Significance for Climate Change
While the connection between tropical rainforests and global warming has never been an emphasis of the Budongo Forest Project, the world’s attention to global warming has presented the project with a larger audience and potentially with a larger base of support. Tropical rain forests, in addition to providing habitat for a rich variety of plant and animal species, protect the Earth from some of the effects of global warming by acting as carbon sinks, absorbing carbon from the atmosphere. It has been estimated that the Budongo Forest sequesters more than 726,000 metric tons of carbon dioxide each year. As tropical forests shrink, their capacity to absorb carbon also decreases, increasing the threat of global warming.
Researchers at Budongo have initiated projects to help local people grow and make a living from sustainable tree crops. These projects are described in scientific articles whose titles include “Effectiveness of Forest Management Techniques in Budongo,” “The Ecology of Long-Term Change in Logged and Non-logged Tropical Moist Forest,” and “Understanding of National and Local Laws Among Villagers with Special Reference to Hunting.” Unfortunately, these projects have had difficulty obtaining funding; although Uganda is a signatory to international conservation treaties, it has not given funding priority to efforts to preserve biodiversity, and the field station itself has only a small budget. In 2007, Uganda and its neighbors proposed that the carbon sequestered by natural forests should be included in the global carbon credit system created by the Kyoto Protocol, thus generating funds for conservation in forested nations. The resolution did not pass. Uganda signed the Paris Climate Accord in 2016.

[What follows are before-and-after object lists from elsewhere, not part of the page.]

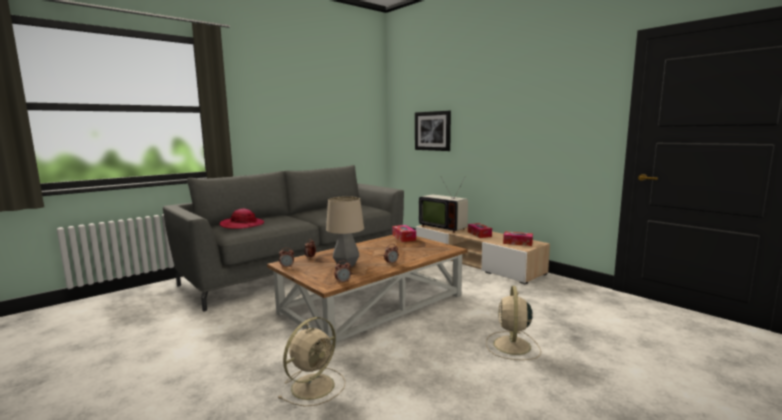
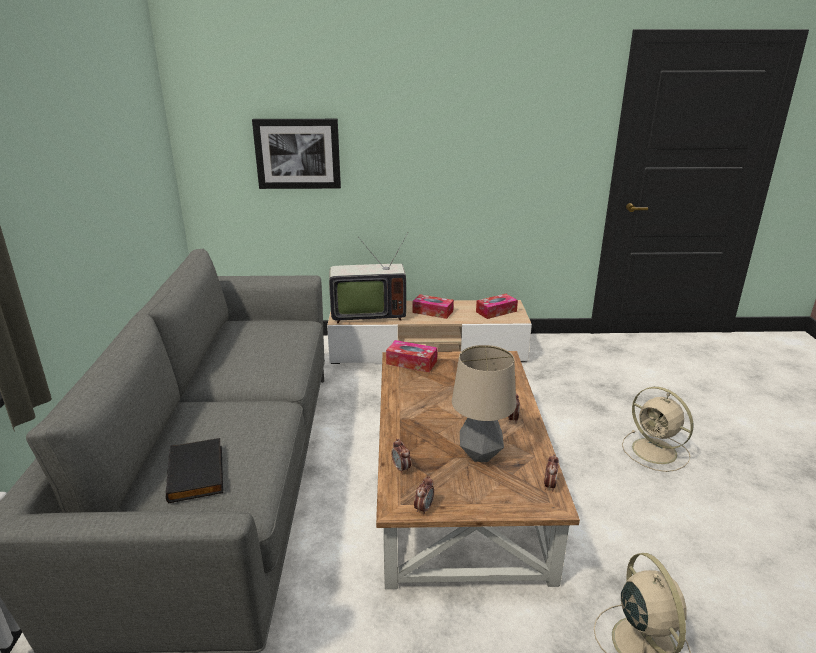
camera: 50 degrees left, 15 degrees up
(242, 225) = (198, 473): hat -> black book

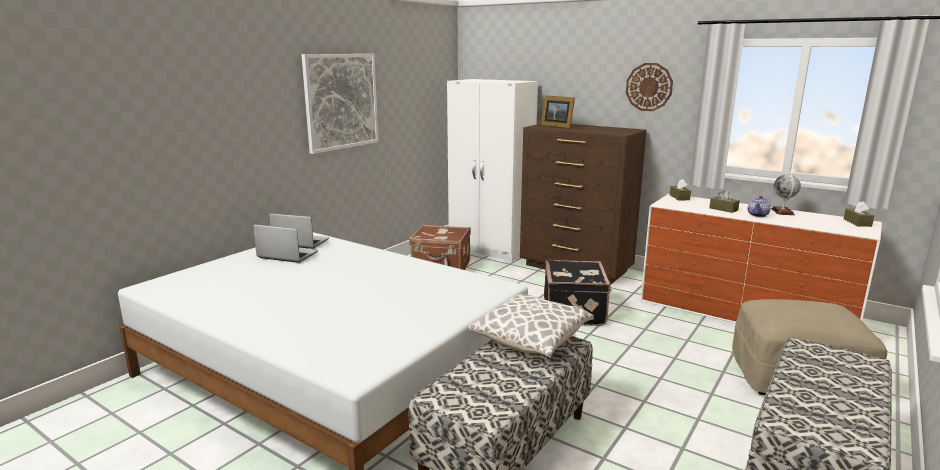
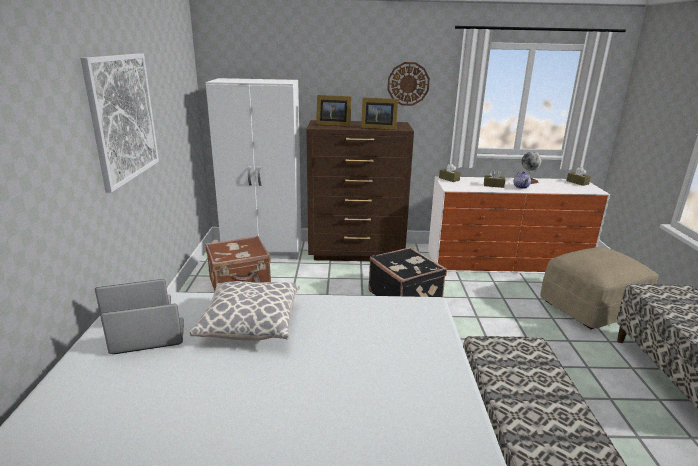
camera: 35 degrees left, 5 degrees up
(531, 341) = (506, 355): pillow -> pillow (250, 325)
(594, 131) = (377, 128): none -> picture frame

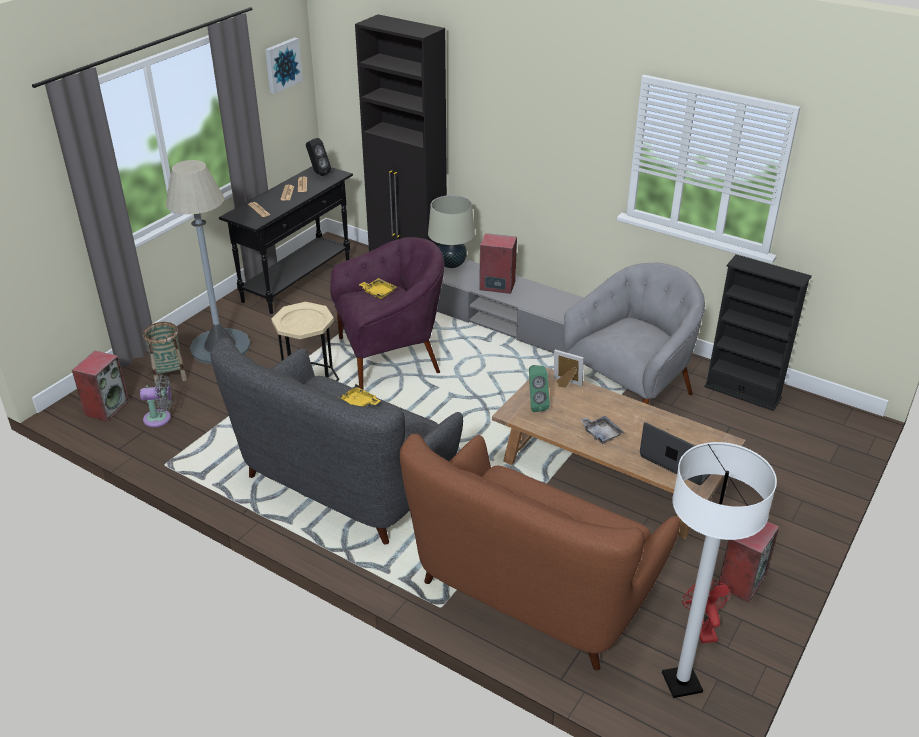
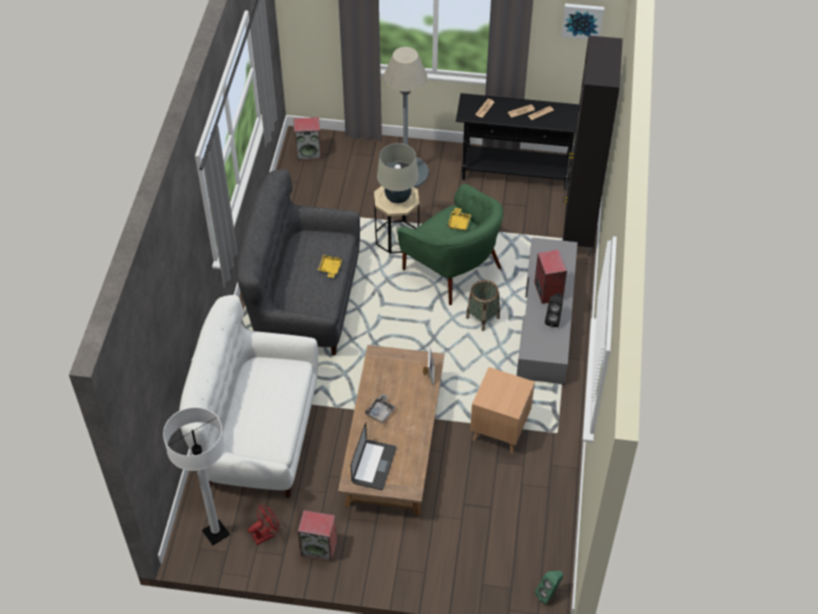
camera: 65 degrees right, 15 degrees up
(160, 418) = (314, 183): grey fan -> none
(169, 375) = (359, 164): basket -> basket (482, 318)
(318, 173) = (567, 113): black speaker -> black speaker (553, 319)
(390, 356) = (453, 268): purple armchair -> green armchair
(451, 264) = (561, 251): beige table lamp -> beige table lamp (398, 198)
(532, 589) = (257, 434): brown sofa -> white sofa
(535, 405) = (393, 364): green speaker -> green speaker (549, 594)
(630, 391) = (499, 430): grey armchair -> brown side table
(742, 392) = (544, 507): black bookcase -> none

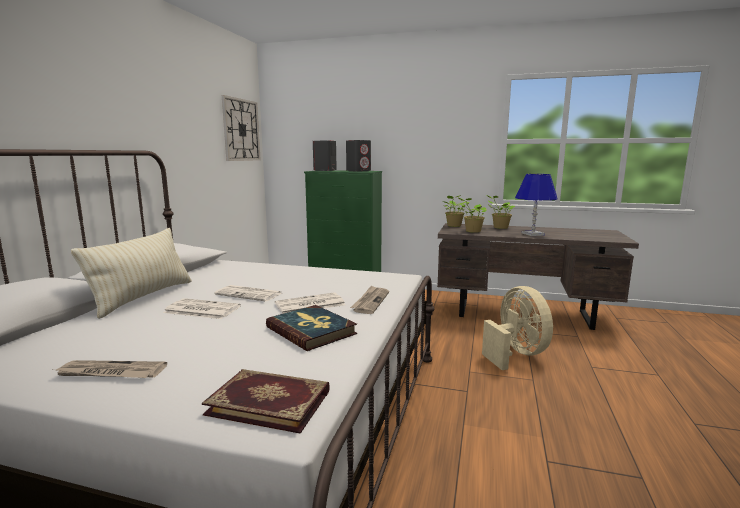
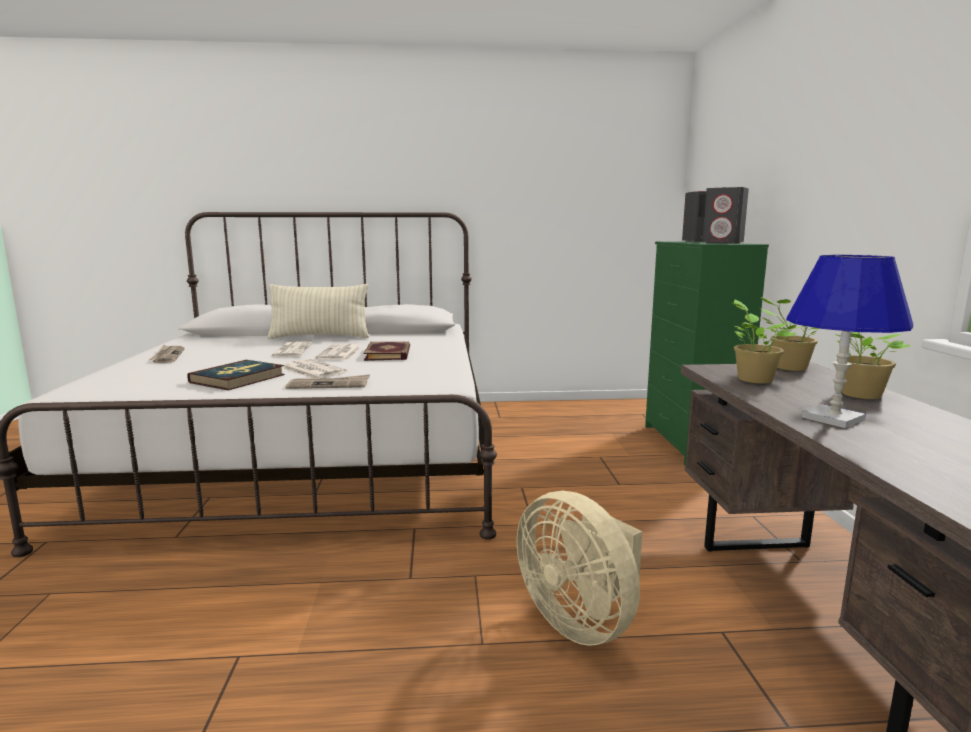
camera: 70 degrees right, 0 degrees up
(241, 130) = (630, 183): wall clock -> none
(270, 402) = (101, 386): book -> book (389, 354)
(516, 354) = (580, 621): beige fan -> beige fan turned 90 degrees clockwise

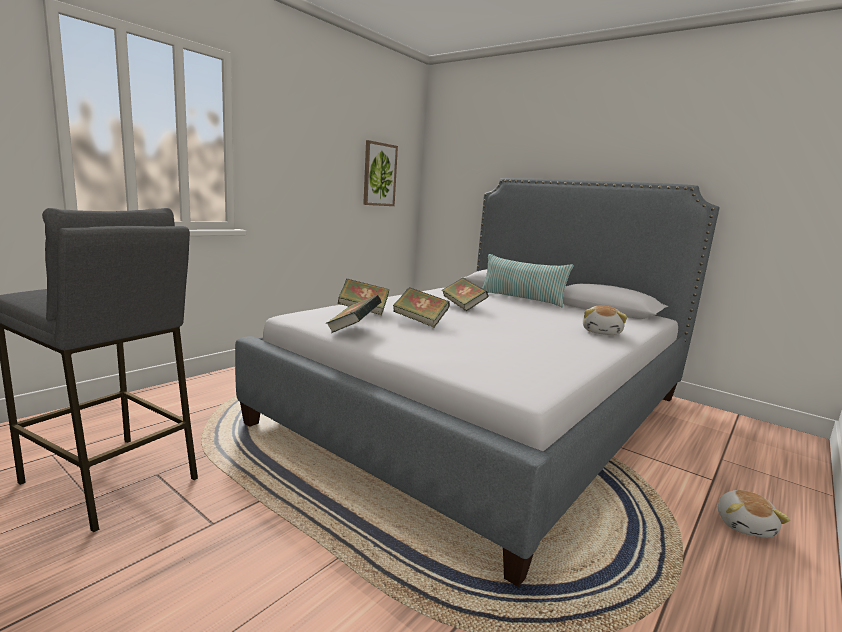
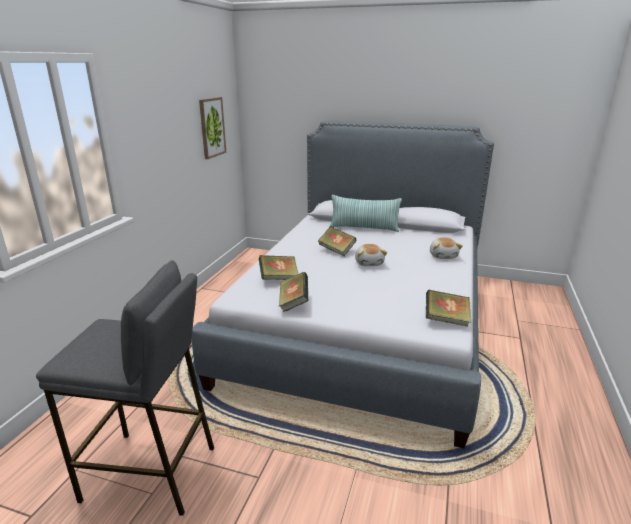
camera: 20 degrees left, 10 degrees up
(420, 321) = (327, 279): book -> book (446, 320)
(745, 525) = (548, 365): plush toy -> plush toy (369, 263)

The success of conservation work at Budongo has led to another major effort in Uganda, the planting of trees. By 2023, 170 community members had planted about 755,000 tree seedlings of various species in ten parishes within the Budongo Bugoma Center. The organization One Tree Planted worked with the Jane Goodall Institute to plant the trees to improve biodiversity in the Budongo Forest.
Bibliography
Clawson, Gabrielle. "Restoring Uganda with the Jane Goodall Institute." One Tree Planted, 2 Nov. 2023, onetreeplanted.org/blogs/stories/restoring-uganda. Accessed 20 Dec. 2024.
Howard, P. C. Nature Conservation in Uganda’s Tropical Forest Reserves. Gland, Switzerland: International Union for Conservation of Nature, 1991.
Malhi, Yadvinder, and Oliver Phillips. Tropical Forests and Global Atmospheric Change. New York: Oxford University Press, 2005.
Reynolds, Vernon. The Chimpanzees of the Budongo Forest: Ecology, Behaviour, and Conservation. New York: Oxford University Press, 2005.
Weber, William, et al., eds. African Rain Forest Ecology and Conservation: An Interdisciplinary Perspective. New Haven, Conn.: Yale University Press, 2001.